Reproduction (Cambridge, England) | 6 Aug 2016
SM Briley, S Jasti, JM McCracken, JE Hornick, B Fegley, MT Pritchard and FE Duncan
Under normal physiological conditions, tissue remodeling in response to injury leads to tissue regeneration without permanent damage. However, if homeostasis between synthesis and degradation of extracellular matrix (ECM) components is altered, fibrosis - or the excess accumulation of ECM - can disrupt tissue architecture and function. Several organs, including the heart, lung and kidney, exhibit age-associated fibrosis. Here we investigated whether fibrosis underlies aging in the ovary - an organ that ages chronologically before other organs. We used Picrosirius Red (PSR), a connective tissue stain specific for collagen I and III fibers, to evaluate ovarian fibrosis. Using bright-field, epifluorescence, confocal and polarized light microscopy, we validated the specific staining of highly ordered PSR-stained fibers in the ovary.

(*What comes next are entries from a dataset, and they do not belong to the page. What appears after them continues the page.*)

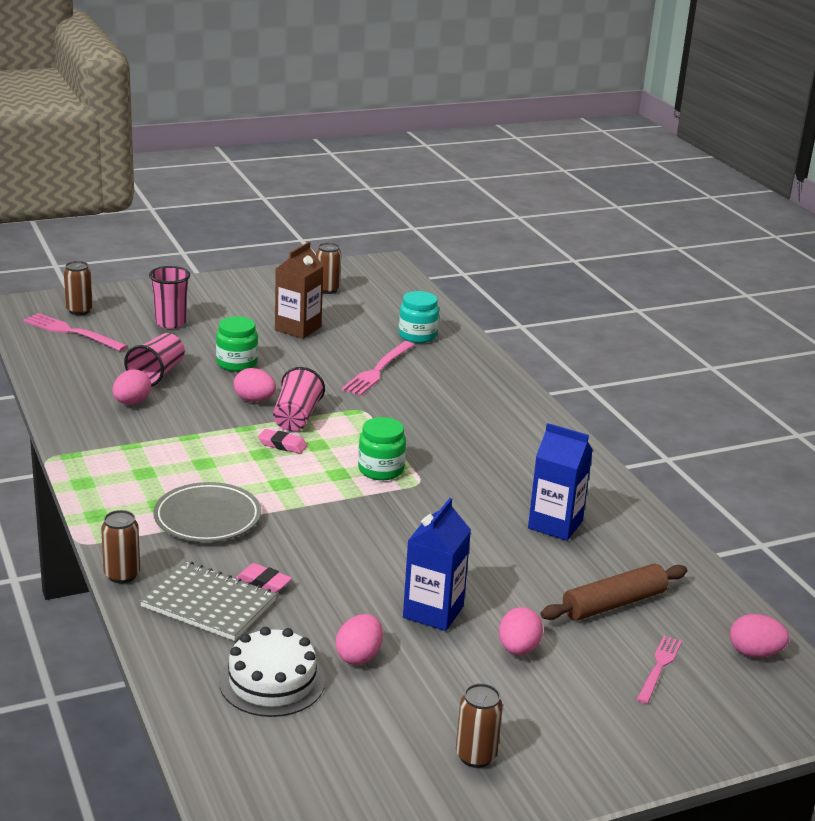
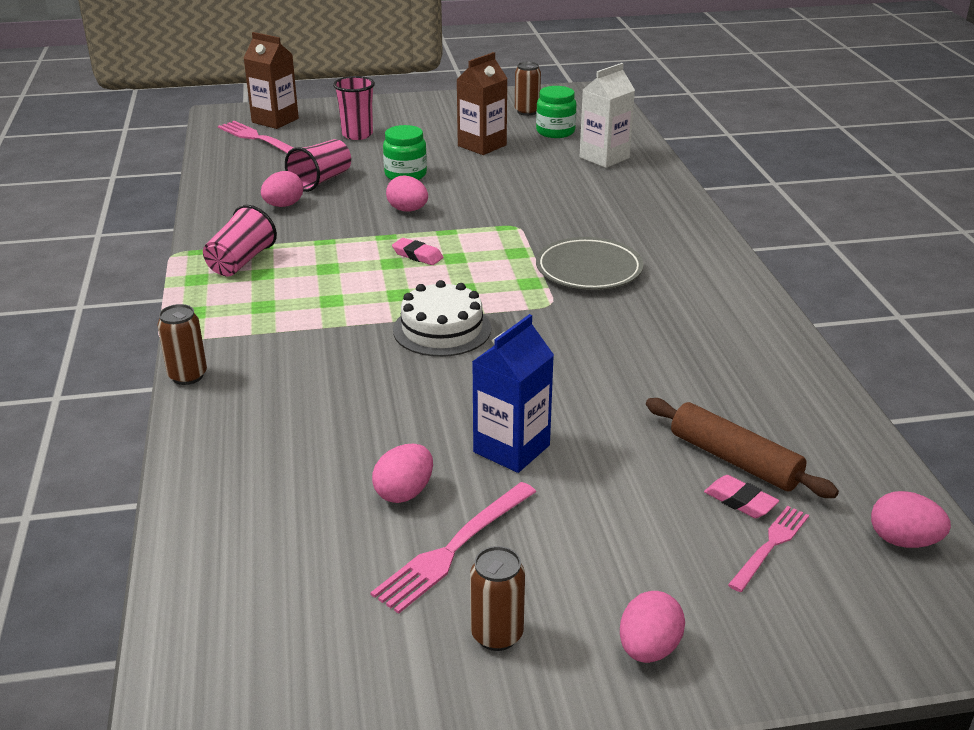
camera: 15 degrees right, 5 degrees up
(79, 310) = (275, 120): brown can -> brown carton
(207, 518) = (305, 324): grey plate -> grey plate (589, 269)
(208, 604) = (263, 415): grey notebook -> none
(263, 582) = (334, 397): pink eraser -> pink eraser (740, 501)
(272, 681) = (292, 511): white cake -> white cake (442, 329)
(296, 417) = (444, 229): pink cup -> pink cup (241, 262)
(378, 370) = (549, 188): pink fork -> pink fork (453, 549)
(381, 470) = (512, 288): green jar -> green jar (555, 132)
(417, 336) = (604, 158): turquoise jar -> white carton
(518, 649) = (598, 504): pink egg -> pink egg (648, 649)
(555, 524) = (691, 361): blue carton -> none
(613, 603) = (734, 460): brown rolling pin -> brown rolling pin turned 60 degrees clockwise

We next examined ovarian PSR staining in two mouse strains (CD1 and CB6F1) across an aging continuum and found that PSR staining was minimal in ovaries from reproductively young adult animals, increased in distinct foci in animals of mid-to-advanced reproductive age, and was prominent throughout the stroma of the oldest animals. Consistent with fibrosis, there was a reproductive age-associated increase in ovarian hydroxyproline content. We also observed a unique population of multinucleated macrophage giant cells, which are associated with chronic inflammation, within the ovarian stroma exclusively in reproductively old mice. In fact, several genes central to inflammation had significantly higher levels of expression in ovaries from reproductively old mice relative to young mice. These results establish fibrosis as an early hallmark of the aging ovarian stroma, and this altered microenvironment may contribute to the age-associated decline in gamete quality.